» **EXERCISE BRIEF**
Transcribe the listing below verbatim, beginning at its first line and ending after the line that contains "State: 11:52:09". Output those lines only.

» **THE RECORDS**
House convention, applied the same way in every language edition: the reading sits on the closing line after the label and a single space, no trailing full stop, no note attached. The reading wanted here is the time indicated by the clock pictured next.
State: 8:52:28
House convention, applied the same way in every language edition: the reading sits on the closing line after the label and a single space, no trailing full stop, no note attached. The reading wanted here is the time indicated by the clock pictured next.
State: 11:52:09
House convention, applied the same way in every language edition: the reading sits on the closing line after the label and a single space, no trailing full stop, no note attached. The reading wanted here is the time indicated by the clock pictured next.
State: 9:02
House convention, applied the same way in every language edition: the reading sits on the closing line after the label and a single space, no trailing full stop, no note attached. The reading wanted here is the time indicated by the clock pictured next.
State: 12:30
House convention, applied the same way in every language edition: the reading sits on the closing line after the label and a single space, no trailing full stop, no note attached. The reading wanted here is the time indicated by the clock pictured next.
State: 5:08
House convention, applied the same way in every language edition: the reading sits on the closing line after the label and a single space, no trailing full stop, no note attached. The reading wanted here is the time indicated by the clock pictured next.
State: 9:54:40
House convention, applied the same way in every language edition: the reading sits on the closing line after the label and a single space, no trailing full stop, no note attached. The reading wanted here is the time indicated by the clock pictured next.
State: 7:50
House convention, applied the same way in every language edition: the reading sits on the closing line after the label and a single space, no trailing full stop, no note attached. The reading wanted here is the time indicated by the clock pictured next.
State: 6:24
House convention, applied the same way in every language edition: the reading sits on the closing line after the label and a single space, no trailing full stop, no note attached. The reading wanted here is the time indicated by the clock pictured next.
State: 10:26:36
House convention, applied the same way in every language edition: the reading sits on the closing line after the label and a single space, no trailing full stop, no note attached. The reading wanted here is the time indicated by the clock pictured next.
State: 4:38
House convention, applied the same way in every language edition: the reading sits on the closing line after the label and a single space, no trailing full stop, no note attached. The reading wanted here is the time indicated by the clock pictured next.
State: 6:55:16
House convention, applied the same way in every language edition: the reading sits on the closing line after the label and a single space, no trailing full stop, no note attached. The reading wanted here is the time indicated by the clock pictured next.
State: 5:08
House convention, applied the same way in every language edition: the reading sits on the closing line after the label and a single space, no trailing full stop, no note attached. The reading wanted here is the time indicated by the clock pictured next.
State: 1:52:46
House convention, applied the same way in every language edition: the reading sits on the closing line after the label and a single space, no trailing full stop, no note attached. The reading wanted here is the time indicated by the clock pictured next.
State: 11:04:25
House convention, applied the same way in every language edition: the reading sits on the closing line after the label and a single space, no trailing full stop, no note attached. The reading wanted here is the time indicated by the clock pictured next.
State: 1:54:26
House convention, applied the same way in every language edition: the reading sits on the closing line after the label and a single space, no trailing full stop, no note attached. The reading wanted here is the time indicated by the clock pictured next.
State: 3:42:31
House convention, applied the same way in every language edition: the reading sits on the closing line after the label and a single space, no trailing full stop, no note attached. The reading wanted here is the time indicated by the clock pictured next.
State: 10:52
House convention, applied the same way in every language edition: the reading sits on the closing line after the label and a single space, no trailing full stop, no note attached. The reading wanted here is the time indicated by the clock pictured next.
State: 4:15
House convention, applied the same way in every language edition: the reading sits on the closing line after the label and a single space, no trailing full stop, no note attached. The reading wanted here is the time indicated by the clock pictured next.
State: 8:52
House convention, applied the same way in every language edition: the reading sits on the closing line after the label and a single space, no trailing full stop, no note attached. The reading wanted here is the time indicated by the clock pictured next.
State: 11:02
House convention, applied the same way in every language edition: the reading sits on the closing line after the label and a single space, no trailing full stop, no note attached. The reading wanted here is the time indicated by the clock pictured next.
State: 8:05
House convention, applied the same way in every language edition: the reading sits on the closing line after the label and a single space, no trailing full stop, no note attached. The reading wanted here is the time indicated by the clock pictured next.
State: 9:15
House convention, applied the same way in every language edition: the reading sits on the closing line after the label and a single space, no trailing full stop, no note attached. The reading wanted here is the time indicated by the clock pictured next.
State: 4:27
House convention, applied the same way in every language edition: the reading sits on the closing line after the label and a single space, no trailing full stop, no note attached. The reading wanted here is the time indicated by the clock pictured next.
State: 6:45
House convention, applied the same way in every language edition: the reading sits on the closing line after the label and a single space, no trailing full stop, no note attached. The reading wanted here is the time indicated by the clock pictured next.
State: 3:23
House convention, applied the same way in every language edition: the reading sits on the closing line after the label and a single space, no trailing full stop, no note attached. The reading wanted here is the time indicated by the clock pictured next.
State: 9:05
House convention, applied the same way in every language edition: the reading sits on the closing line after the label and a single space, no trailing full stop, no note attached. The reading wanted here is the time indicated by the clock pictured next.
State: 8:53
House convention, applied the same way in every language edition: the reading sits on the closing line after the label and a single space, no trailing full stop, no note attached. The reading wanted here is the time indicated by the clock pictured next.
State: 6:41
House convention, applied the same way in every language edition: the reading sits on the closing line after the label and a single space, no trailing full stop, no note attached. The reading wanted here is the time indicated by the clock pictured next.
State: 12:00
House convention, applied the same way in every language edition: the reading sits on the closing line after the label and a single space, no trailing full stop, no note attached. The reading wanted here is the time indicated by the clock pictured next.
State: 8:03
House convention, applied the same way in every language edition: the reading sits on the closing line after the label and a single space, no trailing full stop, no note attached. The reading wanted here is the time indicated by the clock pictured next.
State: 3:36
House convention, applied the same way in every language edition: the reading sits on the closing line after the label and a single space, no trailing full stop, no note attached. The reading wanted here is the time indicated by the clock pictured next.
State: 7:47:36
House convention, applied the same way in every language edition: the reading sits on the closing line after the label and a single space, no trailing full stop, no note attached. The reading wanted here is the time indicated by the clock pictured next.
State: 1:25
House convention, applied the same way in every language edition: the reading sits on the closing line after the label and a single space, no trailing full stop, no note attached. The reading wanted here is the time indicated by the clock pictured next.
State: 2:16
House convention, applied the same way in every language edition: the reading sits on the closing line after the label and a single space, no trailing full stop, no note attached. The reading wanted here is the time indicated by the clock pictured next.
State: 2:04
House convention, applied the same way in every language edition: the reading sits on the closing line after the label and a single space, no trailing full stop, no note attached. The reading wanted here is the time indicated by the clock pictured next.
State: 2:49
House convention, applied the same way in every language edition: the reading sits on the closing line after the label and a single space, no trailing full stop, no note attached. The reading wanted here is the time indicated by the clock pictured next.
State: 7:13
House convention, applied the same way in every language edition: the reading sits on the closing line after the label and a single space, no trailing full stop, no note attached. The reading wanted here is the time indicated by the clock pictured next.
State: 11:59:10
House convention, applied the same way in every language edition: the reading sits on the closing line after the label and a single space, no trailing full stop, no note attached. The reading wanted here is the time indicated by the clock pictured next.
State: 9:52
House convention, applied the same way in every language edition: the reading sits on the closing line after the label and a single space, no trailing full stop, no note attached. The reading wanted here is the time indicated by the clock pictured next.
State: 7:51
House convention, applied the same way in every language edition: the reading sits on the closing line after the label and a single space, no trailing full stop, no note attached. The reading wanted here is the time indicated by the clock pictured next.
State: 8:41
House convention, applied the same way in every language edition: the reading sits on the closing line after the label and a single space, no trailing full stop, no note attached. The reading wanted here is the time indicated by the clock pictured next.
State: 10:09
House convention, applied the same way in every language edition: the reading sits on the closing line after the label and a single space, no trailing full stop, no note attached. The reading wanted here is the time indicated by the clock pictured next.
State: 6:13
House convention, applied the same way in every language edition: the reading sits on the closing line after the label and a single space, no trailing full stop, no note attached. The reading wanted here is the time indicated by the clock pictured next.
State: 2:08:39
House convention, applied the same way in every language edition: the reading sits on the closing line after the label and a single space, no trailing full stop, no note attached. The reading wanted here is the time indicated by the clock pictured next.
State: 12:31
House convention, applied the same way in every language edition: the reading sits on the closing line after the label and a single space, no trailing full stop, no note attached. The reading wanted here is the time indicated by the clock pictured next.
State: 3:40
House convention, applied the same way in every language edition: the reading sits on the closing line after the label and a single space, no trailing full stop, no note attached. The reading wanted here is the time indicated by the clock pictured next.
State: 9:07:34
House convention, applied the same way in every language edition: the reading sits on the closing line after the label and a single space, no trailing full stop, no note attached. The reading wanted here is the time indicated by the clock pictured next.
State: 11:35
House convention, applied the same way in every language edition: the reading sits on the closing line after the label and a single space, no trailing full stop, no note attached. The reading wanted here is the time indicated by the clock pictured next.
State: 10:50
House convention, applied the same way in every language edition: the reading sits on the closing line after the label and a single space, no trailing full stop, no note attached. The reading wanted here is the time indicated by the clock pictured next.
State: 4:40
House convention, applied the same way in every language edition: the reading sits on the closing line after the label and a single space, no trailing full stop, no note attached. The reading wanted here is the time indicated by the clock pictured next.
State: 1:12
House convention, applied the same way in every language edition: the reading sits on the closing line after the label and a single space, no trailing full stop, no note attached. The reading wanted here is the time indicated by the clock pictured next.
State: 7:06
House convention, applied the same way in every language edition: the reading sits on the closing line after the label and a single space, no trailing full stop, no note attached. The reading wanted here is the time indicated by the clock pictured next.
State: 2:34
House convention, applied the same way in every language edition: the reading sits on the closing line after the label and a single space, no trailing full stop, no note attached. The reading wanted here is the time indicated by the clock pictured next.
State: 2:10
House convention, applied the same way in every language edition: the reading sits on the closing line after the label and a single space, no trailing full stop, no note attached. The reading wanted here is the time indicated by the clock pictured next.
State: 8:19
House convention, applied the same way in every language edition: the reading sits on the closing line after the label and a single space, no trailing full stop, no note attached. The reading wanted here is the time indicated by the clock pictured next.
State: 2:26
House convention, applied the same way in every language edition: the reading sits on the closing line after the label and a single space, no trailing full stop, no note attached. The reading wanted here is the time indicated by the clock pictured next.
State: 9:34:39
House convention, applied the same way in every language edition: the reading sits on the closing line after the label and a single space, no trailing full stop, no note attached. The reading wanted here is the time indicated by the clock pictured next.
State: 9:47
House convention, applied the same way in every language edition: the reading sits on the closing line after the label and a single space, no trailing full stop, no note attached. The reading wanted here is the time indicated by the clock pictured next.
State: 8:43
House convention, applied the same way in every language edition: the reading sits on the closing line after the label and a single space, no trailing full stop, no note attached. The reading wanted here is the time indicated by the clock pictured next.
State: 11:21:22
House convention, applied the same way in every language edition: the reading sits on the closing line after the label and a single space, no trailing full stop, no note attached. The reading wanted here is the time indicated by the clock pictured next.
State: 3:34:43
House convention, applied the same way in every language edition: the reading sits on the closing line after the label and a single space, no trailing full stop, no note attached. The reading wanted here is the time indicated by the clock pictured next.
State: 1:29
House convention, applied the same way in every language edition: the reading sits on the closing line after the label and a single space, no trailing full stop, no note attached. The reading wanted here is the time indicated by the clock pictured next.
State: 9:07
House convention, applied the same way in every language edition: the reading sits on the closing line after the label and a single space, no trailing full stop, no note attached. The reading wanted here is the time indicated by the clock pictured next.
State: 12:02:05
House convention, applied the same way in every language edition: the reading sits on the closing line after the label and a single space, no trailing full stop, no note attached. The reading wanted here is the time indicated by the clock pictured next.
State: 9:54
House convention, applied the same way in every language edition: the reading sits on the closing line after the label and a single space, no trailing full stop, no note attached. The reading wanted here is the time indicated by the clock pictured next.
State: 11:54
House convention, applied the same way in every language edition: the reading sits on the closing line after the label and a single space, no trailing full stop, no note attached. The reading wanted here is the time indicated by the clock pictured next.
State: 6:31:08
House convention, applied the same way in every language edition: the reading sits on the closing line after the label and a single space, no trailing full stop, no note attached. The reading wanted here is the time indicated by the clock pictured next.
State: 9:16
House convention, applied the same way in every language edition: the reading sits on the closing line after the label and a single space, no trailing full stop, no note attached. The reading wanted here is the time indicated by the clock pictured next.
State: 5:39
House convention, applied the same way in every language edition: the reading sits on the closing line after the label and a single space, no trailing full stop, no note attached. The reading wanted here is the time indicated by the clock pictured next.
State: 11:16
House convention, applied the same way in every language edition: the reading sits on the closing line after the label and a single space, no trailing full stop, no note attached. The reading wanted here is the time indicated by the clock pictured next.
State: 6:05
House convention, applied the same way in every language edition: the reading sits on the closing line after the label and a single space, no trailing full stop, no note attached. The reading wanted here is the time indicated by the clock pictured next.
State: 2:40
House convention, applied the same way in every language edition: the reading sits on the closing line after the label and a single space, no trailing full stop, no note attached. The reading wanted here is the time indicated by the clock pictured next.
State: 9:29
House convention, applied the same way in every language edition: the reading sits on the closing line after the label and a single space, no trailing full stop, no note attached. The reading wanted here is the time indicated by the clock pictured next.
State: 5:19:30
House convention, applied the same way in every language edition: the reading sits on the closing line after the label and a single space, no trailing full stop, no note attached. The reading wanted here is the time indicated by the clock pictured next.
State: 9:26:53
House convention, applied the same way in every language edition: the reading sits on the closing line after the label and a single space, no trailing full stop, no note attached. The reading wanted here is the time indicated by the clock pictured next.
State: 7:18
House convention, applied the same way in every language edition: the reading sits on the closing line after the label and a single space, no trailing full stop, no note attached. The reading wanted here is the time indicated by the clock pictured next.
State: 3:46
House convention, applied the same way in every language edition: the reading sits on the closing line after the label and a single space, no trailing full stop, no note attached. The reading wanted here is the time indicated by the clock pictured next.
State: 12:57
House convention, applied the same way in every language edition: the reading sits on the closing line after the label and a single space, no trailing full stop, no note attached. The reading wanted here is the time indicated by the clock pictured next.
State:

» **TASK SOLUTION**
House convention, applied the same way in every language edition: the reading sits on the closing line after the label and a single space, no trailing full stop, no note attached. The reading wanted here is the time indicated by the clock pictured next.
State: 8:52:28
House convention, applied the same way in every language edition: the reading sits on the closing line after the label and a single space, no trailing full stop, no note attached. The reading wanted here is the time indicated by the clock pictured next.
State: 11:52:09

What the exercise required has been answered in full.